29 ~ {Part two}

1.6K 167 1.8K
                                    

Deminki şakadan sonra gönül almak için sabahı beklemeyip şimdi atıyorum bölümü. Uyandığınızda mutlu olun diye. 

Belki de hikayede en favori 5 bölümümden birisi bu. Harry'e bolca küfür edeceksiniz şimdiden söyleyeyim bunu.  Ama bölümün sonu dünyalara değer. Neyse yorumlarda çıldırmanızı dört gözle bekliyorum. Yazım ve ya çeviri hatası varsa şimdiden özür dilerim. 

Bölümü okurken dinlemeniz için tavsiye edeceğim bazı şarkılar. Çünkü ben çevirirken bunları dinledim.

Lana Del Rey ft. The Weekend - Lust For Life

Lewis Capaldi- Before You Go

LP-Other People

Zayn- There You Are

Herkese keyifli okumalar. 


"Pekala?" Güzel Oğlan tekrar sordu, dudakları aşağı doğru hareket ederek, Louis'nin ensesinde kayıyordu. 

Gözlerini açtı. Harry işkence çekiyor gibiydi. 

"Hayır. Hayır ben-" Louis nefes alıp, Harry'e baktı, çok üzgün, çok hasta, çok bunalmış hissediyordu. Ve siktir. Gözlerinin yaşardığını hissediyordu. Ne haltlar oluyordu? Harry küçük uzaklığa bakmaya devam ediyordu, asla bir kasını bile kıpırdatmıyordu. 

"Ben yapamam."

"Ne?" Güzel Oğlan ürkerek sordu. Harry ile bakışlarını kopararak, ona bakması için Louis'yi çevirdi. "Neden olmasın?"

Louis Harry'nin bakışlarını sırtında olduğunu hissediyordu. 

"Ben sadece yapamam. Ben- Ben yapamam-"  Louis deniyordu, ama bilmiyordu. Neden olmadığını bilmiyordu.  O lanet bir üniversitedeydi, sağlıklı bir libidosu ve çok etkileyici bir cinsel geçmişi vardı, ve hadi biraz gerçekçi olalım, o çok formundaydı. Kesinlikle bu güzel yaratıkla eve gitmeliydi. ( Bir kaç şehvetli bakıştan daha fazlasını yakalamıştı ve yine de gözleri Louis'nin üzerindeydi.)

Ama o... yapamazdı. 

Hala Harry'nin gözlerini hissediyordu. Harry.

Yanaklarını ısırdı.

Bu yüzden yapamazdı. 

Louis sadece ağzını açıp, teklifi kararlı bir şekilde reddetmeye hazırlanıyordu( ve bunu nasıl yapacağı hakkında hiç bir fikri yoktu), aniden sıcak bir vücut kendisine bastırılmıştı. 

"Merhaba dostum. Rahatla, tamam mı? Bu dans ettiğin benim erkek arkadaşım, seni amcık" (Burada haykırıdım valla) 

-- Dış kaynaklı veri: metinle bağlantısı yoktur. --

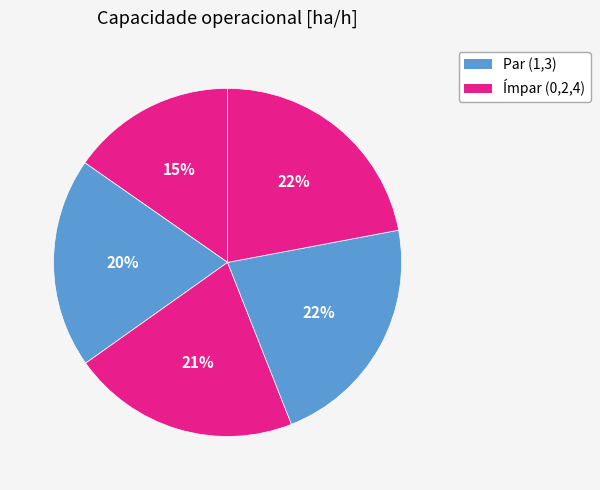

How many slices are in this pie chart?

5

Louis, Niall'a şaşkınlıkla bakıyordu.

"Erkek arkadaşın mı?" Güzel Oğlan ciyaklayıp, solgunlukla parladı ve hemen geriye doğru fırladı. "Üzgünüm dostum. Ben bilmiyordum. Yemin ederim. Ben-" o şaşırıp kalmıştı, kızarmıştı, ama Niall elini kaldırdı. 

"Hayır. Hayır. Sorun değil. Siktir git, tamam mı? Kıskana bilirim." Niall, Louis'ye gizlice göz kırptı. 

Dudaklarını ısırıp başını sallamak yerine,  gülme dürtüsüne direniyordu. "Evet. Bu benim  erkek arkadaşım. Elimde olan bu." 

Niall onu arkasından yumrukladı ve Louis gülmemek için savaş veriyordu. Niall'ı seviyordu. Kesinlikle yaşamı boyunca sahip olacağı en iyi arkadaştı.